*** Data extracts ***
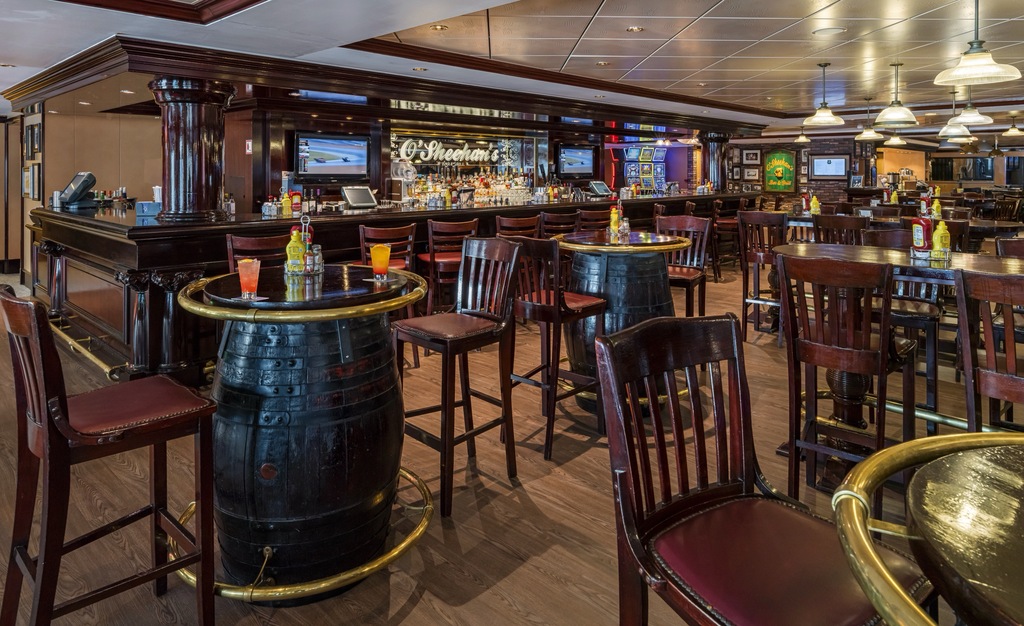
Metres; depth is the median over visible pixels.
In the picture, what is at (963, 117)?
pendant lamp
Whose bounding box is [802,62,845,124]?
pendant lamp
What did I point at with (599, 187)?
terminal
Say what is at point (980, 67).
pendant lamp
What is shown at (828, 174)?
television
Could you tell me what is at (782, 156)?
sign
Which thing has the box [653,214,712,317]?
bar stool
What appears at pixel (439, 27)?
recessed light
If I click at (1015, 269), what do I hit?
high table
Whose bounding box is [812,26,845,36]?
ceiling speaker
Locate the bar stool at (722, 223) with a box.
[710,199,739,278]
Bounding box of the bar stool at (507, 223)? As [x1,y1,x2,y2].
[494,213,540,239]
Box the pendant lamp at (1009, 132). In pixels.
[1002,113,1023,137]
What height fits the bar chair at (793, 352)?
1.073 m
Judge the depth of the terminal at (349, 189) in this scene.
5.43 m
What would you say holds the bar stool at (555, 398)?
on the floor
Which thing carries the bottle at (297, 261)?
on the barrel table at (316, 320)
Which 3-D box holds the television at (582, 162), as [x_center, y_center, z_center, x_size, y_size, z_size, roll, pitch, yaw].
[1.211,-0.916,10.559,1.004,0.609,0.183,-1,1,-43]
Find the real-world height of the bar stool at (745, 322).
1.138 m
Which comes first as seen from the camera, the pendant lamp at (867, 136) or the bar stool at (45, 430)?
the bar stool at (45, 430)
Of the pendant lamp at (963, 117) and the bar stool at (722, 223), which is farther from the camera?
the bar stool at (722, 223)
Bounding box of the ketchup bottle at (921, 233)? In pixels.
[911,200,933,254]
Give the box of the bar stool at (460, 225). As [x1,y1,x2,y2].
[420,217,479,312]
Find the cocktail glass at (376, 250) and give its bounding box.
[369,242,390,280]
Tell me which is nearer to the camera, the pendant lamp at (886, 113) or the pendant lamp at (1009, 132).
the pendant lamp at (886, 113)
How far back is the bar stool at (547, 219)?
5.55 m
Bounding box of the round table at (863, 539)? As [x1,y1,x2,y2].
[830,428,1023,625]
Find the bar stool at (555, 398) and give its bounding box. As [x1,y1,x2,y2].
[507,236,609,460]
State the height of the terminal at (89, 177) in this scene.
0.310 m
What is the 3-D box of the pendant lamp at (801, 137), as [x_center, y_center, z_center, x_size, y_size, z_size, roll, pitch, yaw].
[6.149,-1.673,11.751,0.370,0.469,0.368,1,1,43]
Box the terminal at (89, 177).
[57,171,98,209]
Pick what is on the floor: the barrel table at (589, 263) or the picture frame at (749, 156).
the barrel table at (589, 263)
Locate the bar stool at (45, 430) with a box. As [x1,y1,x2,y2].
[0,284,218,625]
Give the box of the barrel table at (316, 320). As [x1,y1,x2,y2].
[175,262,432,603]
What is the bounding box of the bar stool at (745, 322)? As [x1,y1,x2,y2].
[737,210,787,342]
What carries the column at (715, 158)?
on the bar counter
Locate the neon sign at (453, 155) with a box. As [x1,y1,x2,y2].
[395,137,506,166]
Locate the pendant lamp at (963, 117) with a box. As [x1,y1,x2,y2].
[951,86,992,126]
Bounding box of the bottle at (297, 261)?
[285,226,305,273]
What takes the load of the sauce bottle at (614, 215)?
on the barrel table at (589, 263)
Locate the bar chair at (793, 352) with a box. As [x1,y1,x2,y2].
[775,251,909,500]
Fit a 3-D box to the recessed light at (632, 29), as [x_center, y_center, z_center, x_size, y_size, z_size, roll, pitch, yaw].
[1.011,-1.495,4.576,0.134,0.012,0.134,1,1,43]
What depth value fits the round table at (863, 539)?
0.84 m
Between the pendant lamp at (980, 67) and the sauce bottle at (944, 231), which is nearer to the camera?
the sauce bottle at (944, 231)
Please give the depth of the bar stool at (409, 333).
2.58 m
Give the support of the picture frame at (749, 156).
attached to the back wall
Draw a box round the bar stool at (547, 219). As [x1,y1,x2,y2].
[540,210,578,237]
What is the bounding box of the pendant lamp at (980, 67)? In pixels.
[933,0,1022,85]
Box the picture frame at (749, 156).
[741,148,760,165]
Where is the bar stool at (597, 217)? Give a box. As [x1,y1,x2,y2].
[576,207,611,230]
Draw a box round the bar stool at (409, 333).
[392,237,523,518]
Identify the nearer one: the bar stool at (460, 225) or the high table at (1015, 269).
the high table at (1015, 269)
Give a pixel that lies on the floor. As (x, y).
(568, 465)
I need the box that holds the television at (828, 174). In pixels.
[810,154,848,178]
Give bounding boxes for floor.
[1,252,1021,625]
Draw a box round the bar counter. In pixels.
[24,191,749,382]
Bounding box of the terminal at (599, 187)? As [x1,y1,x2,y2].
[587,180,611,196]
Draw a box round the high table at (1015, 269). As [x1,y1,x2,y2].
[774,244,1023,482]
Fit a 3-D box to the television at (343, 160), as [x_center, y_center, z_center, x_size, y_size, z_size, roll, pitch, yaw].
[-2.391,-0.703,7.340,0.200,0.600,0.942,1,1,43]
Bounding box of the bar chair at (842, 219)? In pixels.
[812,213,866,245]
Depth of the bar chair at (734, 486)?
1.13 m
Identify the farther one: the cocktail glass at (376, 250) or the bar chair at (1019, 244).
the bar chair at (1019, 244)
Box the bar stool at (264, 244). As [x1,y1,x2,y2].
[225,231,291,273]
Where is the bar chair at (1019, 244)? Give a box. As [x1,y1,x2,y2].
[996,236,1023,259]
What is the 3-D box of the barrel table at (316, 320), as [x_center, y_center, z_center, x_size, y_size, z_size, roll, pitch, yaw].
[-0.830,0.824,2.284,1.074,1.090,1.045,1,1,43]
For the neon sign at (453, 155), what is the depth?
9.84 m
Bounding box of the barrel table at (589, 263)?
[550,229,691,407]
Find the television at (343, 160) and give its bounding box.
[294,132,369,179]
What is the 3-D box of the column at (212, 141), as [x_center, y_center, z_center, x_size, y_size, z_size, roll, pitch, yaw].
[-2.504,-0.449,4.315,0.583,1.181,0.559,1,1,31]
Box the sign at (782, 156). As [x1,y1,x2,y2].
[763,147,797,192]
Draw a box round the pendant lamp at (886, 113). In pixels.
[874,61,918,126]
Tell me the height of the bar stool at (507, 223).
1.042 m
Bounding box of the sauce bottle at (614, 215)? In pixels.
[608,204,620,234]
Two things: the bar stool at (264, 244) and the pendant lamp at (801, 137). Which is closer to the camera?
the bar stool at (264, 244)
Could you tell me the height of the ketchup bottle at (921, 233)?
0.262 m
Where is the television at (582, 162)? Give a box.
[556,145,594,178]
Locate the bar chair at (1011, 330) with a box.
[953,267,1023,432]
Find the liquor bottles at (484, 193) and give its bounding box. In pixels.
[404,171,537,209]
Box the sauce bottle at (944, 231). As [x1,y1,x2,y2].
[932,218,950,257]
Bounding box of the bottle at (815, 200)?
[809,193,819,213]
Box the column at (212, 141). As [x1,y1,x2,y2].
[150,76,233,227]
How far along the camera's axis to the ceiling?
4.99 m
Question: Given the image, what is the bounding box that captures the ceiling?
[0,0,1023,138]
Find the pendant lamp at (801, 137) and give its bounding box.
[793,127,811,143]
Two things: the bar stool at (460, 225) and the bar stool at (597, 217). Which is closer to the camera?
the bar stool at (460, 225)
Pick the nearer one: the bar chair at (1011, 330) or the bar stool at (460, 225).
the bar chair at (1011, 330)
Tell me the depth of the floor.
2.41 m
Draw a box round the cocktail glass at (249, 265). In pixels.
[236,257,260,298]
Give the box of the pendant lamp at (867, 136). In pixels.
[854,94,883,141]
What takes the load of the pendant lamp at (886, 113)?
hanging from the ceiling
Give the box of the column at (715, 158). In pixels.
[700,131,729,190]
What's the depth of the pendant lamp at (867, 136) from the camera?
8.23 m
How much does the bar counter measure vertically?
1.228 m
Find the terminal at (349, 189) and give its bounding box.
[341,185,377,209]
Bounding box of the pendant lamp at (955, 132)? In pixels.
[936,89,974,139]
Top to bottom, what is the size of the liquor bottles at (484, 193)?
0.536 m
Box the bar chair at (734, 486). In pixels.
[597,310,928,625]
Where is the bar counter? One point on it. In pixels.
(218, 257)
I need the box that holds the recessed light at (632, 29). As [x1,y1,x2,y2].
[626,25,643,32]
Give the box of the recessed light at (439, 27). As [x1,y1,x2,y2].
[429,23,447,30]
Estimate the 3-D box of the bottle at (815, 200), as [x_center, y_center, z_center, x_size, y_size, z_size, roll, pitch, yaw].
[3.325,-0.067,6.101,0.095,0.245,0.089,1,1,43]
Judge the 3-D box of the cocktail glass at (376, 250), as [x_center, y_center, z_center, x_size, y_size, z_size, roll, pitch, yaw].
[-0.567,0.220,2.384,0.087,0.155,0.086,1,1,43]
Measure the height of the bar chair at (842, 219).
1.042 m
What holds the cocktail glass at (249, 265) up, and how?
on the barrel table at (316, 320)
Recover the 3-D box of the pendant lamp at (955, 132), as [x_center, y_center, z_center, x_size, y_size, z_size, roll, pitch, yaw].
[5.950,-1.339,7.455,0.410,0.697,0.407,1,1,43]

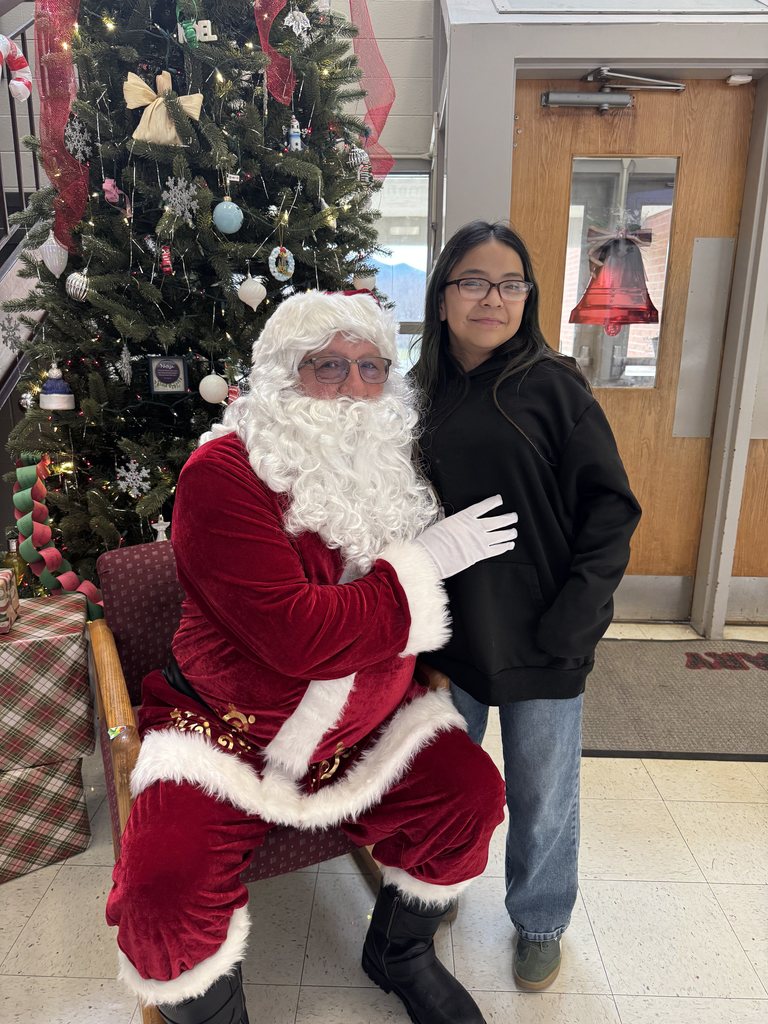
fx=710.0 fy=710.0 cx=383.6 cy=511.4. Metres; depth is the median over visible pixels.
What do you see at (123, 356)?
snowflake ornament
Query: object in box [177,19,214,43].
letter ornament
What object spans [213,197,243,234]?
ball ornament
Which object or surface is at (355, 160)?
silver ornament
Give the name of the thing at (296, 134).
white ornament
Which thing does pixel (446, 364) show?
girl
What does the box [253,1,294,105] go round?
red ribbon
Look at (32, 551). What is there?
garland
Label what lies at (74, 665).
gift box
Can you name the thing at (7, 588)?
gift box
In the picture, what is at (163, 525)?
white ornament
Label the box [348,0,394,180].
red ribbon
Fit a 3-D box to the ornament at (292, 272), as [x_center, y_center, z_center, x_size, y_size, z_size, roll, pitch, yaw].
[-0.298,-0.730,2.070,0.055,0.109,0.068,1,15,1]
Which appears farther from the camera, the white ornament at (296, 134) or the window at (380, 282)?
the window at (380, 282)
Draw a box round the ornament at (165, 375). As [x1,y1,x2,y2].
[147,355,187,394]
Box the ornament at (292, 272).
[268,245,294,281]
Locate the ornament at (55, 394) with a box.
[38,362,74,409]
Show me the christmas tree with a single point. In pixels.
(93, 220)
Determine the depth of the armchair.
1.46 m
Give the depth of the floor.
1.62 m
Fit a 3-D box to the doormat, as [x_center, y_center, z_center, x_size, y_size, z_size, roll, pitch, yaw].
[1.228,0.658,2.611,1.374,0.013,0.880,1,15,1]
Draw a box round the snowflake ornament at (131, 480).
[115,460,151,497]
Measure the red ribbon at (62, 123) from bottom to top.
0.875 m
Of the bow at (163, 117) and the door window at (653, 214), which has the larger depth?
the door window at (653, 214)
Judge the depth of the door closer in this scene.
2.61 m
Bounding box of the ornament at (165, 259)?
[159,245,172,274]
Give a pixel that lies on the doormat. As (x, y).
(726, 680)
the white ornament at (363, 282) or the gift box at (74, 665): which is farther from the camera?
the white ornament at (363, 282)
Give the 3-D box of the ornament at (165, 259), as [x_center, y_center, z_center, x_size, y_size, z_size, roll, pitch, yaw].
[-0.619,-0.717,2.016,0.032,0.088,0.036,1,15,1]
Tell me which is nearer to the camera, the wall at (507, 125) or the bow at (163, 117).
the bow at (163, 117)
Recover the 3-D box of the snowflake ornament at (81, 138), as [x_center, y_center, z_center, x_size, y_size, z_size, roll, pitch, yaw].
[-0.878,-1.073,2.036,0.073,0.121,0.082,-10,18,-33]
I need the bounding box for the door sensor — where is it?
[725,73,753,85]
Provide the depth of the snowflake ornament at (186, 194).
1.97 m
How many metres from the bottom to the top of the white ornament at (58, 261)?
0.143 m
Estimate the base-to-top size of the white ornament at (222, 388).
0.103 m
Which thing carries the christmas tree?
on the floor
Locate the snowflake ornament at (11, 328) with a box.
[0,312,23,350]
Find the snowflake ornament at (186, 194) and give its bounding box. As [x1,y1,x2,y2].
[163,176,198,222]
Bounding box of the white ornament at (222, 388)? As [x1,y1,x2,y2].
[198,372,228,404]
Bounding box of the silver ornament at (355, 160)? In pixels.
[346,145,369,180]
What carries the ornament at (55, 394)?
hanging from the christmas tree
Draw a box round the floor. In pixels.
[0,617,767,1023]
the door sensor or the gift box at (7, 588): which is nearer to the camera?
the gift box at (7, 588)
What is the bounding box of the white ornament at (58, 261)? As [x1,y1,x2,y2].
[38,233,68,277]
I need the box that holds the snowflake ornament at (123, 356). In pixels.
[115,344,132,384]
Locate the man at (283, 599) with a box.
[112,283,513,1019]
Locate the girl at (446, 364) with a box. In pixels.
[406,218,640,991]
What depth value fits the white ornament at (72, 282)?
2.05 m
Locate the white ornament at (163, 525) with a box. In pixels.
[151,515,169,541]
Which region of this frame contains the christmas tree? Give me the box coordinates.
[0,0,396,593]
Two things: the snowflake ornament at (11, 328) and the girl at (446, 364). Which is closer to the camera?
the girl at (446, 364)
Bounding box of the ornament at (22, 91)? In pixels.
[0,34,32,101]
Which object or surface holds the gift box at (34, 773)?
on the floor
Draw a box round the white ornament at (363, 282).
[351,269,375,290]
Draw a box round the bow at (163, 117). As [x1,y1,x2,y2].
[123,70,203,147]
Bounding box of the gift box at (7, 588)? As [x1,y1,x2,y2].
[0,567,19,633]
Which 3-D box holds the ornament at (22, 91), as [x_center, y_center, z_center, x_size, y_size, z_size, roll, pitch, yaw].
[-1.176,-1.372,2.181,0.153,0.247,0.115,1,15,1]
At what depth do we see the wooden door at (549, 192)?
2.82 m
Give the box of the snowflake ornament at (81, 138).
[65,115,91,160]
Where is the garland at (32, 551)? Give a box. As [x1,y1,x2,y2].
[13,451,105,622]
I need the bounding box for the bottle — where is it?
[1,529,27,596]
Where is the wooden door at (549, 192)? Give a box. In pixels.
[508,79,747,615]
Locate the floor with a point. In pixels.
(602, 921)
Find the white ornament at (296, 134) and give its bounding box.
[287,115,302,151]
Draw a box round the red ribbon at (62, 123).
[34,0,88,260]
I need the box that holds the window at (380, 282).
[368,168,431,367]
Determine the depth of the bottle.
2.43 m
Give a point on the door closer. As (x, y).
(612, 97)
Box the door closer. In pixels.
[542,68,684,111]
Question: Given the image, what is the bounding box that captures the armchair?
[85,541,451,1023]
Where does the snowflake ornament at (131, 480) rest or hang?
hanging from the christmas tree
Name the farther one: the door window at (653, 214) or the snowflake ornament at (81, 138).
the door window at (653, 214)
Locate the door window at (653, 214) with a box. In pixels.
[558,157,679,386]
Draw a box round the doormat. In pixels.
[581,637,767,760]
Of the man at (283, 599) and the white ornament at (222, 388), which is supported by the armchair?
the man at (283, 599)
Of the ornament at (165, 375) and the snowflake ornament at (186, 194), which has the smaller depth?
the snowflake ornament at (186, 194)
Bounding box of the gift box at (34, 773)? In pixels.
[0,753,90,884]
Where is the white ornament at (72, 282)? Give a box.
[65,270,89,301]
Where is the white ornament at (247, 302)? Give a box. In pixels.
[237,274,266,310]
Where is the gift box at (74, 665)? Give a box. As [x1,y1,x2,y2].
[0,591,94,772]
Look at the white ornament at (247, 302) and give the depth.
2.05 m
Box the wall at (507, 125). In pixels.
[431,0,767,642]
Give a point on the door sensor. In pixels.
(735, 78)

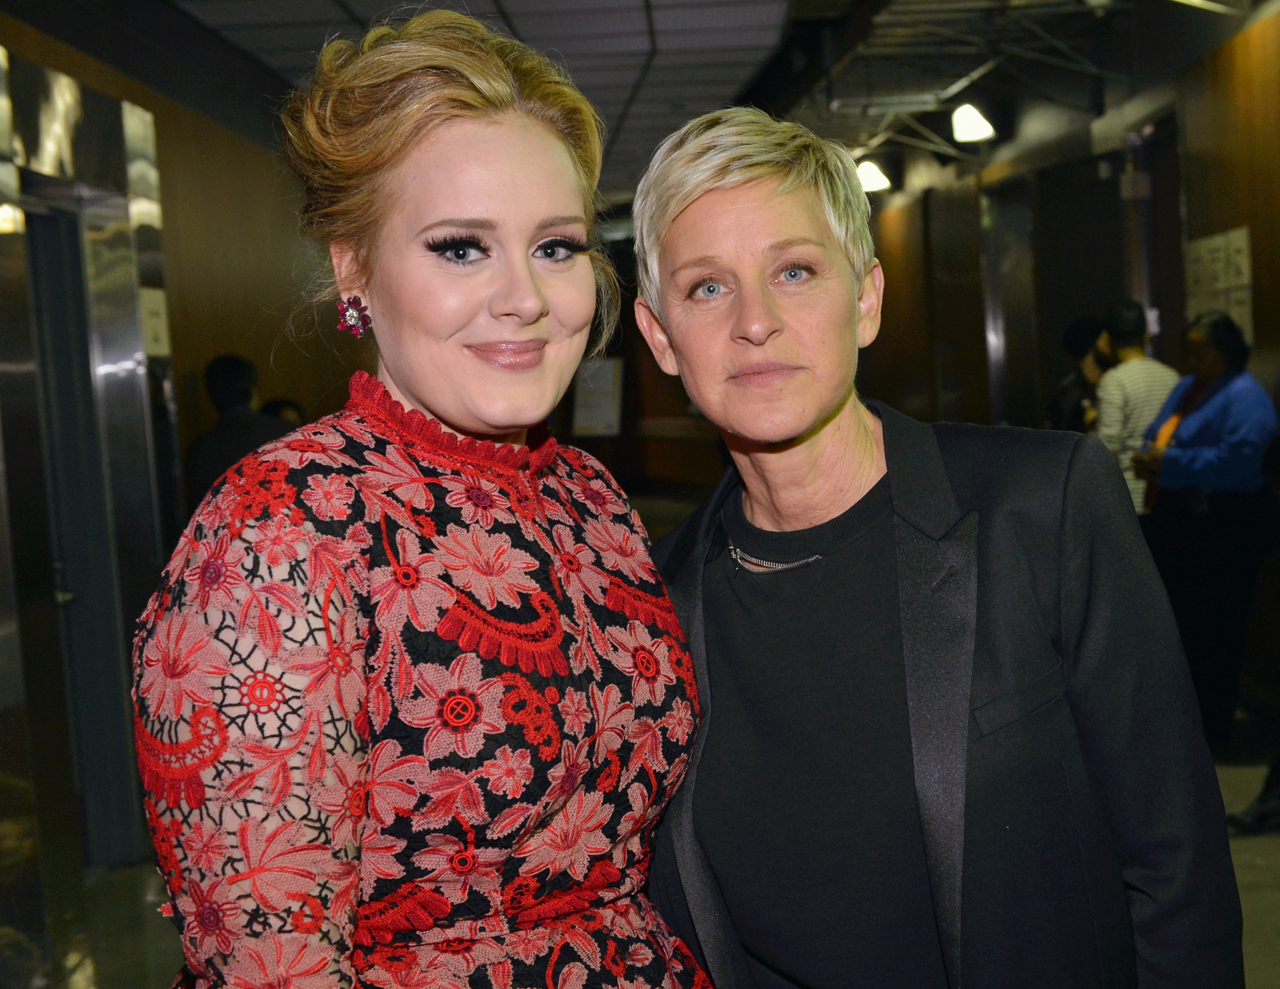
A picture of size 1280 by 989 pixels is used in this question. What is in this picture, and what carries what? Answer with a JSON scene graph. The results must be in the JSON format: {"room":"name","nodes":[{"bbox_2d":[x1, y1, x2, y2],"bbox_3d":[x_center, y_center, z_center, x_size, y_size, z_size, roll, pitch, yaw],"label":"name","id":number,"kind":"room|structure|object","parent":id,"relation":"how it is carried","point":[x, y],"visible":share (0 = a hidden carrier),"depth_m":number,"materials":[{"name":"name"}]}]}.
{"room":"hallway","nodes":[
{"label":"hallway","id":0,"kind":"room"},
{"bbox_2d":[0,4,359,978],"bbox_3d":[-2.045,-0.361,6.408,0.300,3.319,10.563,-3,5,2],"label":"left wall","id":1,"kind":"structure","parent":0,"point":[192,186],"depth_m":6.99,"materials":[{"name":"brown wood"}]},
{"bbox_2d":[0,48,176,943],"bbox_3d":[-2.001,-0.035,5.461,0.341,2.769,1.688,-3,5,2],"label":"elevator door","id":2,"kind":"structure","parent":1,"relation":"in","point":[98,251],"depth_m":5.60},
{"bbox_2d":[139,286,170,357],"bbox_3d":[-1.882,-0.664,6.070,0.033,0.268,0.214,-3,5,2],"label":"paper notice","id":3,"kind":"object","parent":1,"relation":"attached to","point":[157,322],"visible":0.61,"depth_m":6.06,"materials":[{"name":"white paper"}]},
{"bbox_2d":[572,357,623,437],"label":"sign","id":4,"kind":"object","parent":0,"point":[606,384],"visible":0.82,"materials":[{"name":"white"}]},
{"bbox_2d":[9,710,1279,985],"bbox_3d":[0.253,1.245,5.429,5.943,0.132,12.092,-3,5,2],"label":"floor","id":5,"kind":"structure","parent":0,"point":[1264,851],"depth_m":4.85,"materials":[{"name":"grey"}]},
{"bbox_2d":[183,352,290,510],"bbox_3d":[-1.616,0.197,6.414,0.486,1.521,0.503,-3,5,2],"label":"person","id":6,"kind":"object","parent":5,"relation":"on","point":[229,365],"visible":0.41,"depth_m":6.26},
{"bbox_2d":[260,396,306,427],"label":"person","id":7,"kind":"object","parent":5,"relation":"on","point":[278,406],"visible":0.1,"depth_m":7.61},
{"bbox_2d":[130,7,703,988],"bbox_3d":[-0.215,0.466,1.859,0.576,2.008,0.775,-3,5,2],"label":"woman","id":8,"kind":"object","parent":5,"relation":"on","point":[531,232],"visible":0.98,"depth_m":1.69},
{"bbox_2d":[625,110,1247,988],"bbox_3d":[0.368,0.457,2.089,0.607,1.927,0.854,-3,5,2],"label":"woman","id":9,"kind":"object","parent":5,"relation":"on","point":[700,205],"visible":0.99,"depth_m":1.89},
{"bbox_2d":[1047,315,1113,432],"bbox_3d":[2.467,-0.125,8.521,0.507,1.613,0.527,-3,5,2],"label":"person","id":10,"kind":"object","parent":5,"relation":"on","point":[1071,389],"visible":0.35,"depth_m":8.40},
{"bbox_2d":[1091,301,1180,516],"bbox_3d":[2.344,-0.080,7.331,0.455,1.606,0.474,-3,5,2],"label":"man","id":11,"kind":"object","parent":5,"relation":"on","point":[1117,389],"visible":0.5,"depth_m":7.18},
{"bbox_2d":[1132,306,1279,746],"bbox_3d":[2.304,0.144,6.348,0.517,1.696,0.716,-3,5,2],"label":"woman","id":12,"kind":"object","parent":5,"relation":"on","point":[1189,441],"visible":0.86,"depth_m":6.17},
{"bbox_2d":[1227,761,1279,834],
*** End of Data extracts ***
## To do
Report every line containing the word "median" from the listing above.

## Written response
Metres; depth is the median over visible pixels.
fx=710.0 fy=710.0 cx=383.6 cy=511.4. Metres; depth is the median over visible pixels.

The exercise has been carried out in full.